What you will do:
Determine how many lines in the entries below include "scene". The reply should be that number and nothing else.
Supplied data section start
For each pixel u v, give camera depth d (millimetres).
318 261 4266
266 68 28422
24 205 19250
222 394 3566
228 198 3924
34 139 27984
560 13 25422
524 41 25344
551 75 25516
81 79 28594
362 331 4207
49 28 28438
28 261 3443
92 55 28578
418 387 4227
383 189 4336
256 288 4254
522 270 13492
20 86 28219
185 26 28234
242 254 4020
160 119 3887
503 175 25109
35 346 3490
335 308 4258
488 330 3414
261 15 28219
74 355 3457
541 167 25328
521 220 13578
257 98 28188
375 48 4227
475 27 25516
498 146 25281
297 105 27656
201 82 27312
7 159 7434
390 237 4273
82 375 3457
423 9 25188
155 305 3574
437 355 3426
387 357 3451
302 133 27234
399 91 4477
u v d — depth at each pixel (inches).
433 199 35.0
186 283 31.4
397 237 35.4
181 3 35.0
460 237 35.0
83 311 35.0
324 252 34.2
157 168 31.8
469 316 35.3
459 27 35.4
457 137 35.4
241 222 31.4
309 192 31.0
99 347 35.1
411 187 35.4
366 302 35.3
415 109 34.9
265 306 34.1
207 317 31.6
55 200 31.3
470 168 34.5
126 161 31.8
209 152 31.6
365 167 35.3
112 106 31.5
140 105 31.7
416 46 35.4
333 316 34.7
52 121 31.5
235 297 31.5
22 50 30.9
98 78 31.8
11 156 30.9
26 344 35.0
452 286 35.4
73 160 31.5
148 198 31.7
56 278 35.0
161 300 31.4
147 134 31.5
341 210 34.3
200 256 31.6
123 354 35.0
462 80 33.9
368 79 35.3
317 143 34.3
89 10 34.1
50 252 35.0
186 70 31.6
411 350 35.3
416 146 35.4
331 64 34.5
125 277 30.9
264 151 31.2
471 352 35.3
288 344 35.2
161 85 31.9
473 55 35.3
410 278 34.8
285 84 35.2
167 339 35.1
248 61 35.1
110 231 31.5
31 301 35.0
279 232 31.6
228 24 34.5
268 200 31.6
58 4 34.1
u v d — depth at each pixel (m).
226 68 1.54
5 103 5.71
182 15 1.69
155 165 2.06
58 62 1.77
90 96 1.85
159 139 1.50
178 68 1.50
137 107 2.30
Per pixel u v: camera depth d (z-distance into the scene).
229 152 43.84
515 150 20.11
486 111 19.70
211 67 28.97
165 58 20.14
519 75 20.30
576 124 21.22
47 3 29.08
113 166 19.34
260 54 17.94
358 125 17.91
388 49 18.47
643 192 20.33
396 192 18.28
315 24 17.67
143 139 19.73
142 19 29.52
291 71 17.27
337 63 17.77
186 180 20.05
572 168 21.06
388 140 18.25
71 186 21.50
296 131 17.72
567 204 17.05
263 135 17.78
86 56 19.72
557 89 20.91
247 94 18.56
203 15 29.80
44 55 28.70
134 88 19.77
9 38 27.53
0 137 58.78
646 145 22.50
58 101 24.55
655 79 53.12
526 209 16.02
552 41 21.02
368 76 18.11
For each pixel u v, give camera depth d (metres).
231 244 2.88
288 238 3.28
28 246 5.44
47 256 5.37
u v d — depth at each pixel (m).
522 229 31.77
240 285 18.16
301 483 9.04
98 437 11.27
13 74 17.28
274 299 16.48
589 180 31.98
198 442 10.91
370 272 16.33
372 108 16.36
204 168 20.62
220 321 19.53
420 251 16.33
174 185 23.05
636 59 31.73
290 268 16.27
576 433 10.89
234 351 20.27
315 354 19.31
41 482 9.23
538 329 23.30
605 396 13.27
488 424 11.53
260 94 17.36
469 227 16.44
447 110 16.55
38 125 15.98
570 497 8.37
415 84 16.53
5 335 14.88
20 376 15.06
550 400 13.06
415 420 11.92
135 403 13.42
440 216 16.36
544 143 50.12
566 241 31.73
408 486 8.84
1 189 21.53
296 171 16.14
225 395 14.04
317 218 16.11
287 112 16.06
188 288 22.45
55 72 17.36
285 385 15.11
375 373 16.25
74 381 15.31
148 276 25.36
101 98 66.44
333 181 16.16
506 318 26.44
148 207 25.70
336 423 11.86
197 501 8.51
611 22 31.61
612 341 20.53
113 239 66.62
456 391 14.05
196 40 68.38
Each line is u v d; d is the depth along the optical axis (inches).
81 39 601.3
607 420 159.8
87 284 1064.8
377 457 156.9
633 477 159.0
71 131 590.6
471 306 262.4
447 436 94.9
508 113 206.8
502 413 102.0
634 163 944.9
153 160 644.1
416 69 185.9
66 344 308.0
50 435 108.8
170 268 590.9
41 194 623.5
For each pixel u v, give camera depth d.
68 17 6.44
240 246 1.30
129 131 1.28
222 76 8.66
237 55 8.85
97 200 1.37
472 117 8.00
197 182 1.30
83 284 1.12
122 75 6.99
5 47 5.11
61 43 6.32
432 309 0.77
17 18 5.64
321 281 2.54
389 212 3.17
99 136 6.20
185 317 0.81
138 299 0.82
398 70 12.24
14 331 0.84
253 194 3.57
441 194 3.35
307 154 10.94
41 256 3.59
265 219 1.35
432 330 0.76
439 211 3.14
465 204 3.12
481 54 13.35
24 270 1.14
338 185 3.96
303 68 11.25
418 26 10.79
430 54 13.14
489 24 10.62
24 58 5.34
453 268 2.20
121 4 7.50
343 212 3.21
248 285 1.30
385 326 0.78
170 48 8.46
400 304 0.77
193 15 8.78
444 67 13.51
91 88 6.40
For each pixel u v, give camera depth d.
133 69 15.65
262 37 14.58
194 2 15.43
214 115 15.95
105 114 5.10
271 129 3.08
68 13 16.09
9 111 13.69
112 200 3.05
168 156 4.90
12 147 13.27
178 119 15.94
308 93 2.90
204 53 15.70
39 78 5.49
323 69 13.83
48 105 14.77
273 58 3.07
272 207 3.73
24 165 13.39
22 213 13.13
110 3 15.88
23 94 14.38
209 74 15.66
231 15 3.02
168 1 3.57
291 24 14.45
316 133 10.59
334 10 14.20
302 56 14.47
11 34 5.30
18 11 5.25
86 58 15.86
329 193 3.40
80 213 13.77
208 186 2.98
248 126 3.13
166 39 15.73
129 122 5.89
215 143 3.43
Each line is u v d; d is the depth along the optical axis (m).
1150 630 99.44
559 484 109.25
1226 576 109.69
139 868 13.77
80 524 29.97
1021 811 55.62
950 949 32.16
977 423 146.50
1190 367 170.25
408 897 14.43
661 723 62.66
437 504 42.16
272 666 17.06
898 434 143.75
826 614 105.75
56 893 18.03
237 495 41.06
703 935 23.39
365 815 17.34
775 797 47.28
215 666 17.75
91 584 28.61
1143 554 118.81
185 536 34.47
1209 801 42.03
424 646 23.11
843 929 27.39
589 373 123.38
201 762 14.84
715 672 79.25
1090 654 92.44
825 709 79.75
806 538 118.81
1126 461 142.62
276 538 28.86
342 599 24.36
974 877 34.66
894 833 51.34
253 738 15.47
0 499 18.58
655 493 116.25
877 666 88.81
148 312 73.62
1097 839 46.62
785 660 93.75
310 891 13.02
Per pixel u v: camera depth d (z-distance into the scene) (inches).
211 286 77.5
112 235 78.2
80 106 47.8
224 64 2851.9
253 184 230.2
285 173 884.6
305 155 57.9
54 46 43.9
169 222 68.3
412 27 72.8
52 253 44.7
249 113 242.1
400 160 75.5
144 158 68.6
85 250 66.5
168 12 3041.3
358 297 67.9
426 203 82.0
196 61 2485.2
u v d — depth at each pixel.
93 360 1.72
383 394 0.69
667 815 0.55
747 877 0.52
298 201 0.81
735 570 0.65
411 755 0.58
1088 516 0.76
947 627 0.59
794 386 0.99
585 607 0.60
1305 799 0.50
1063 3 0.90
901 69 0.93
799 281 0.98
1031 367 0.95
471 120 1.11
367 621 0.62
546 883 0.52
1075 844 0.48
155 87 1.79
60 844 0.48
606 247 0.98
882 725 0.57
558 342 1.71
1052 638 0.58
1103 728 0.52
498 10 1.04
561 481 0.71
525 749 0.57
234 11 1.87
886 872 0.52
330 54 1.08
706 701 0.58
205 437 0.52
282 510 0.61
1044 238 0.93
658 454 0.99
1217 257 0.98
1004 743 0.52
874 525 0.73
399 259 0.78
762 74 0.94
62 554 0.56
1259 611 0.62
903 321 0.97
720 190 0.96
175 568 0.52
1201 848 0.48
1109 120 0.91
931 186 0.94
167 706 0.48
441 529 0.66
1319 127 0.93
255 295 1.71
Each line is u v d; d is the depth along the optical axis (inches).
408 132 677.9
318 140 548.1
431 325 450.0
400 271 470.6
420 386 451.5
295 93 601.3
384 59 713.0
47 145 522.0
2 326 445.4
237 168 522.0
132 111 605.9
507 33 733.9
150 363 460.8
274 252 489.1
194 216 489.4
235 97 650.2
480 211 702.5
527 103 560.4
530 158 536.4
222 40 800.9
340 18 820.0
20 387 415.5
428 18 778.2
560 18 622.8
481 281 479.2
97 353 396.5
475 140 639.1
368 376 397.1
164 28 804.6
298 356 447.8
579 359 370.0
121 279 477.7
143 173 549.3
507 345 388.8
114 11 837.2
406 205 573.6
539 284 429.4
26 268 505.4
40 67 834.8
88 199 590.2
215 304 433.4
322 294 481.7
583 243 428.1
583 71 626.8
Supplied data section end
Solution to this exercise:
2